# C Shell Script Program



## Scarface23 (Aug 4, 2004)

I need to write a C shell script that displays the following menu and prompts for one-character input to invoke a menu option, as shown.

a. List all files in the present working directory

b. Display today&#8217;s date and time

c. Invoke the shell script for Problem 14

d. Display whether a file is a &#8220;simple&#8221; file or a &#8220;directory&#8221;

e. Crate a backup file for a file

f. Start telnet session

g. Start ftp session

h. Exit

Option (c) requires that you ask the user for a list of login names. For options (d) and (e), prompt the user for file names before invoking a shell command/program. For options (f) and (g), prompt the user for a domain name (or IP address) before initiating a telnet or ftp session. The program should allow the user to try any option any number of times and should quit only when the user gives option (h) as input.


My main concern is with the telnet and ftp session, im not sure on how to set those up. If anybody could help me out, or give some suggestions that would be great thanks.

Scar


----------



## Scarface23 (Aug 4, 2004)

Ok let me slim down my problem,

I got my menu done, set up a switch statment.

My problems come with option C. -- I need to write a shell script that takes a list of login names as its arguments and displays the number of terminals that each user is logged on to in a LAN enviornment.

Then, im not sure how to start an ftp session, and im not sure how to keep the program running until its told to exit


----------



## lotuseclat79 (Sep 12, 2003)

Hi Scarface23,

Encapsulate the menu switch statement of choices in a loop which executes each choice discretely via the switch followed by returning to the top of the loop.

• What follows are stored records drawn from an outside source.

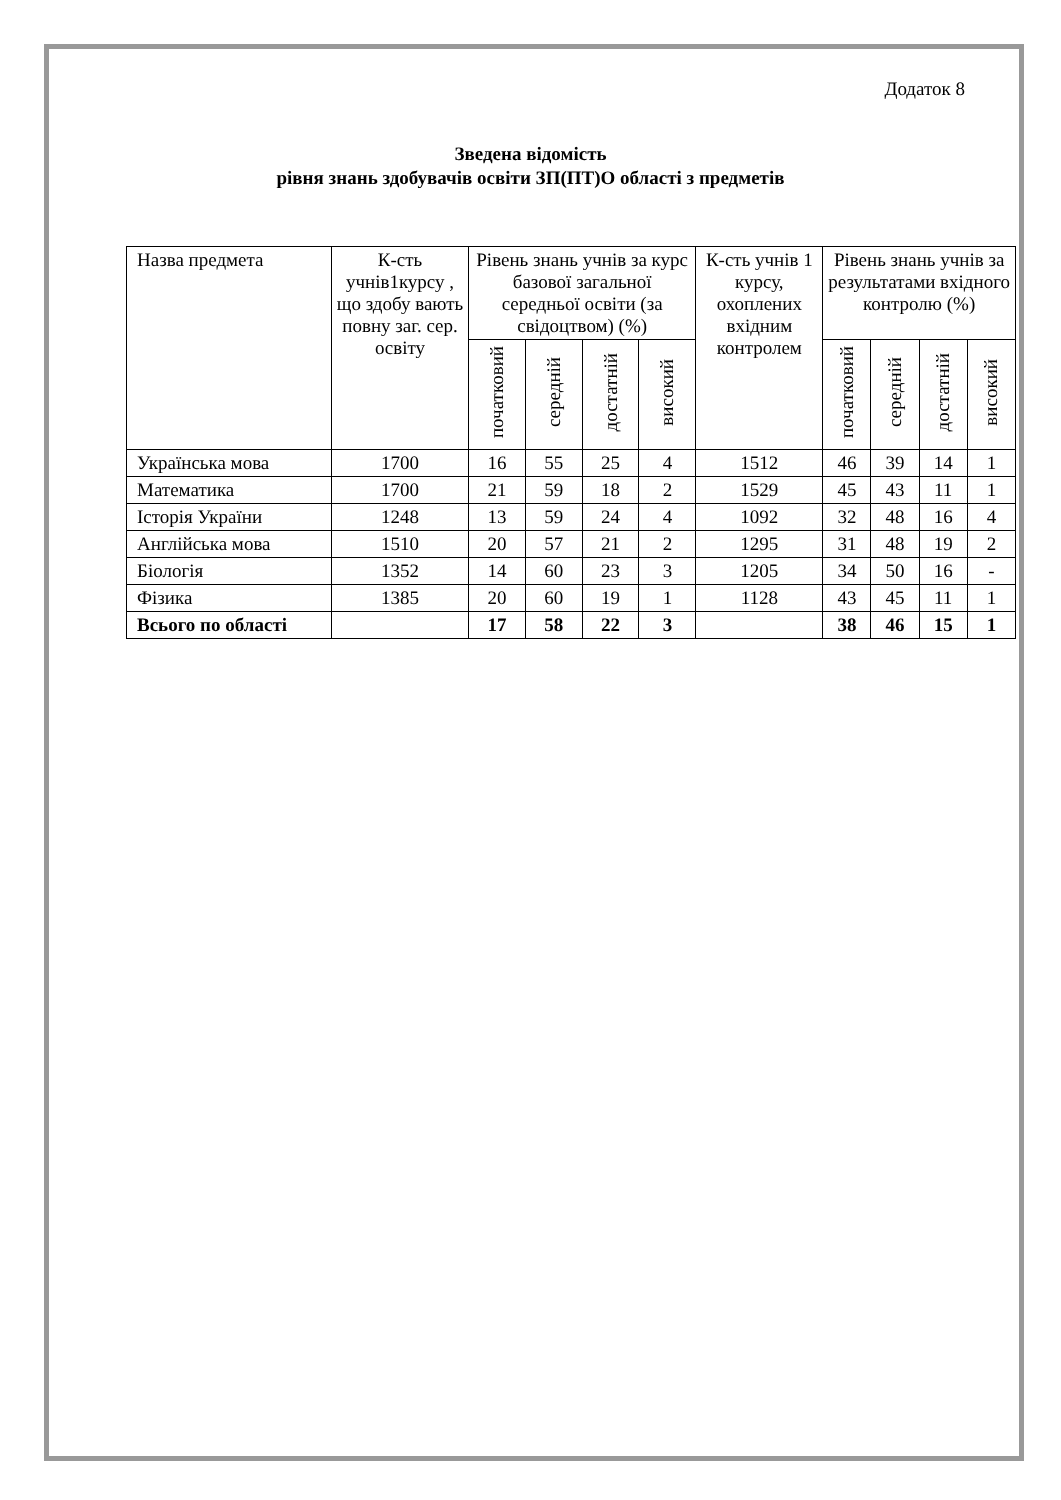Додаток 8
Зведена відомість
рівня знань здобувачів освіти ЗП(ПТ)О області з предметів
| Назва предмета | К-сть учнів1курсу , що здобу вають повну заг. сер. освіту | Рівень знань учнів за курс базової загальної середньої освіти (за свідоцтвом) (%) | | | | К-сть учнів 1 курсу, охоплених вхідним контролем | Рівень знань учнів за результатами вхідного контролю (%) | | | |
| --- | --- | --- | --- | --- | --- | --- | --- | --- | --- | --- |
| | | початковий | середній | достатній | високий | | початковий | середній | достатній | високий |
| Українська мова | 1700 | 16 | 55 | 25 | 4 | 1512 | 46 | 39 | 14 | 1 |
| Математика | 1700 | 21 | 59 | 18 | 2 | 1529 | 45 | 43 | 11 | 1 |
| Історія України | 1248 | 13 | 59 | 24 | 4 | 1092 | 32 | 48 | 16 | 4 |
| Англійська мова | 1510 | 20 | 57 | 21 | 2 | 1295 | 31 | 48 | 19 | 2 |
| Біологія | 1352 | 14 | 60 | 23 | 3 | 1205 | 34 | 50 | 16 | - |
| Фізика | 1385 | 20 | 60 | 19 | 1 | 1128 | 43 | 45 | 11 | 1 |
| Всього по області | | 17 | 58 | 22 | 3 | | 38 | 46 | 15 | 1 |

Place a read choice before the loop, and another read choice before the end of the loop, but before the exit from the loop so that the loop does not end but returns to the start of the loop after reading the next choice (i.e. the loop executes infinitely) until the end choice is selected which executes a goto statement beyond the loop to a label in order to exit the script.

-- Tom


----------



## Squashman (Apr 4, 2003)

Not sure how C Shell scripts work but in Bash, your Menu could be the main part of your shell script. I would use a case stament to evaluate the response from the menu. From the case statement you would call a function for each of your menu options. Once the function is done it will return to the main menu.


----------